[Chart analysis data]
---
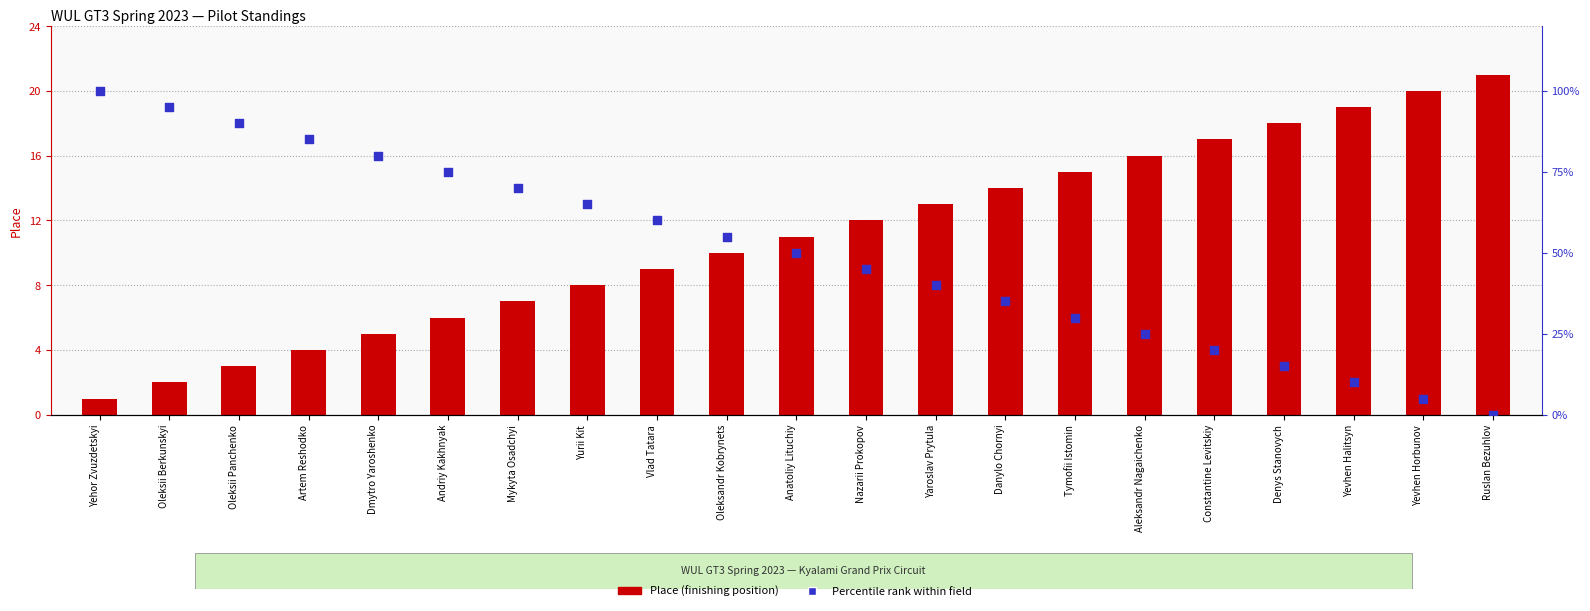

At how many categories does at least one series exceed 4?

21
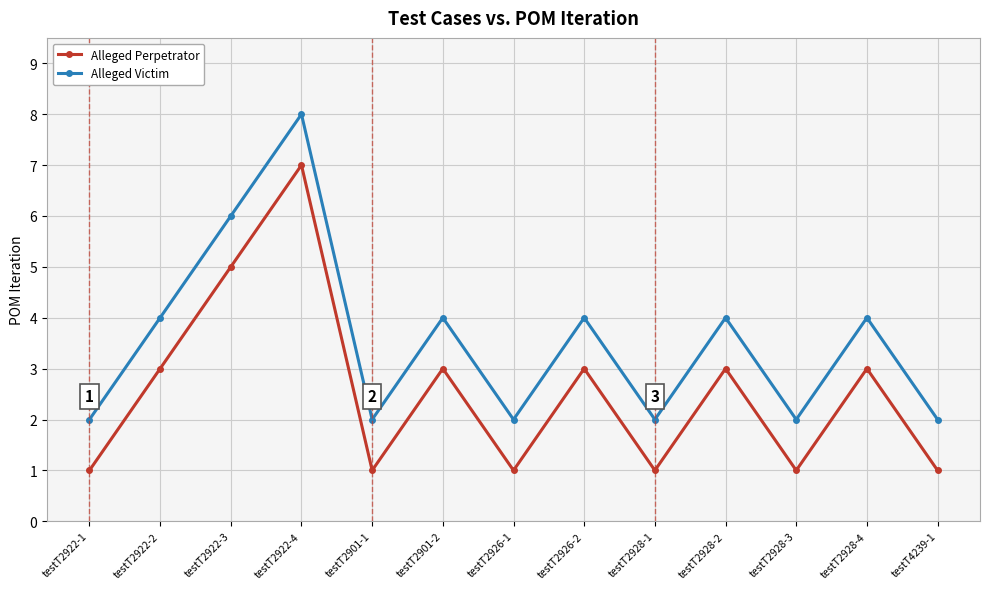

Which label corresponds to the largest value in the chart?

testT2922-4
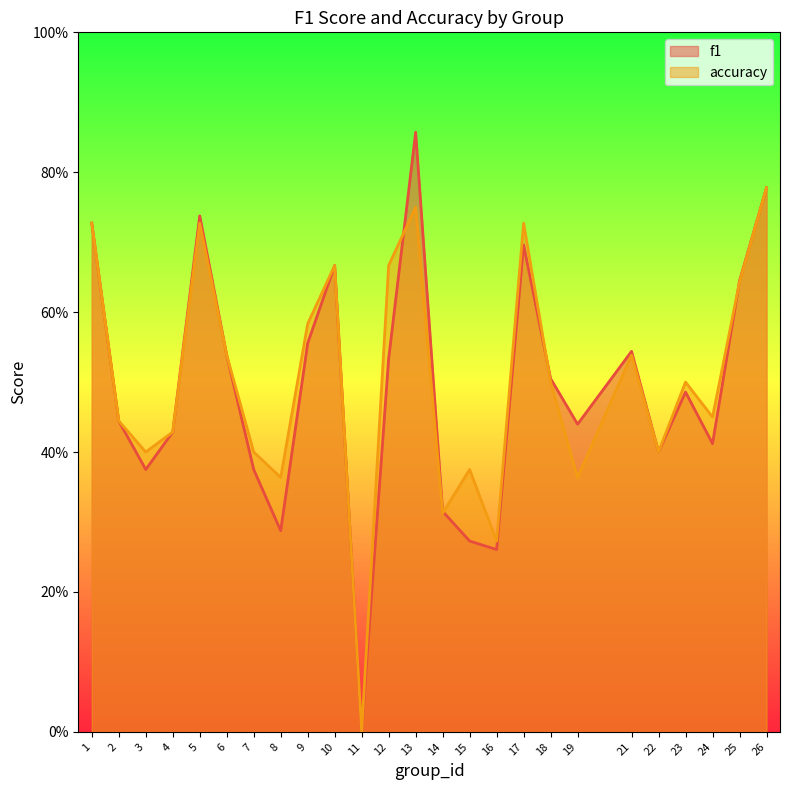

What is the value of the accuracy point at the 17th from the left?

0.7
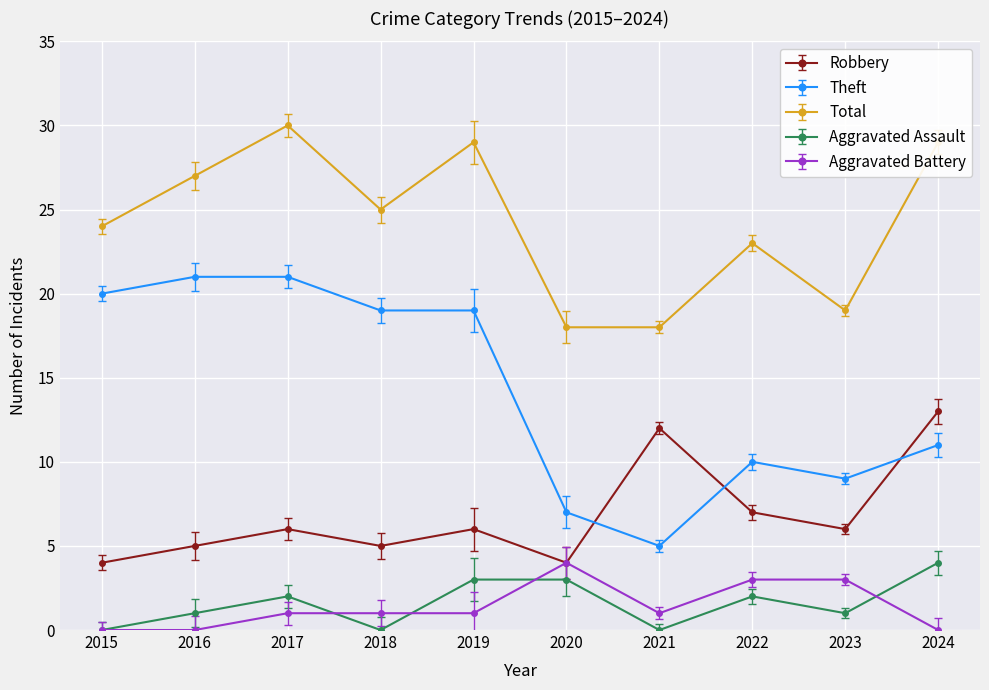

What is the spread (max minus min) of values at 2020?

15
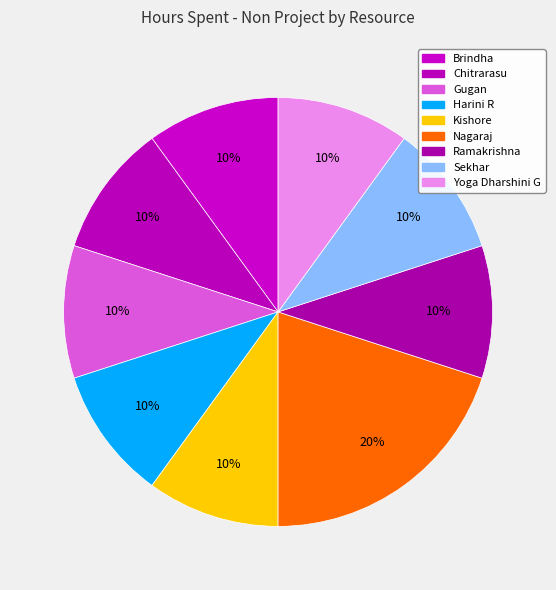

Is it true that Kishore is 1% of the pie?

False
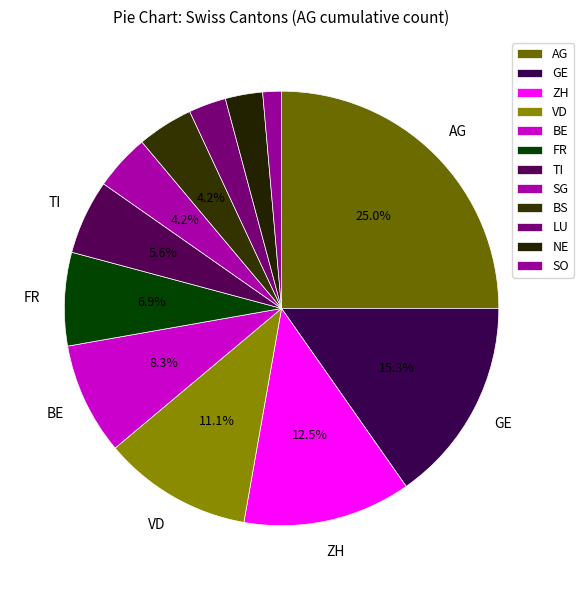

What percentage is the ZH slice, to the nearest percent?

12%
---
## Your assignment
Please reproduce every line of the material above word for word, leaving out the pictures.

## Completed task
At how many categories does at least one series exceed 4?

21

Which label corresponds to the largest value in the chart?

testT2922-4

What is the value of the accuracy point at the 17th from the left?

0.7

What is the spread (max minus min) of values at 2020?

15

Is it true that Kishore is 1% of the pie?

False

What percentage is the ZH slice, to the nearest percent?

12%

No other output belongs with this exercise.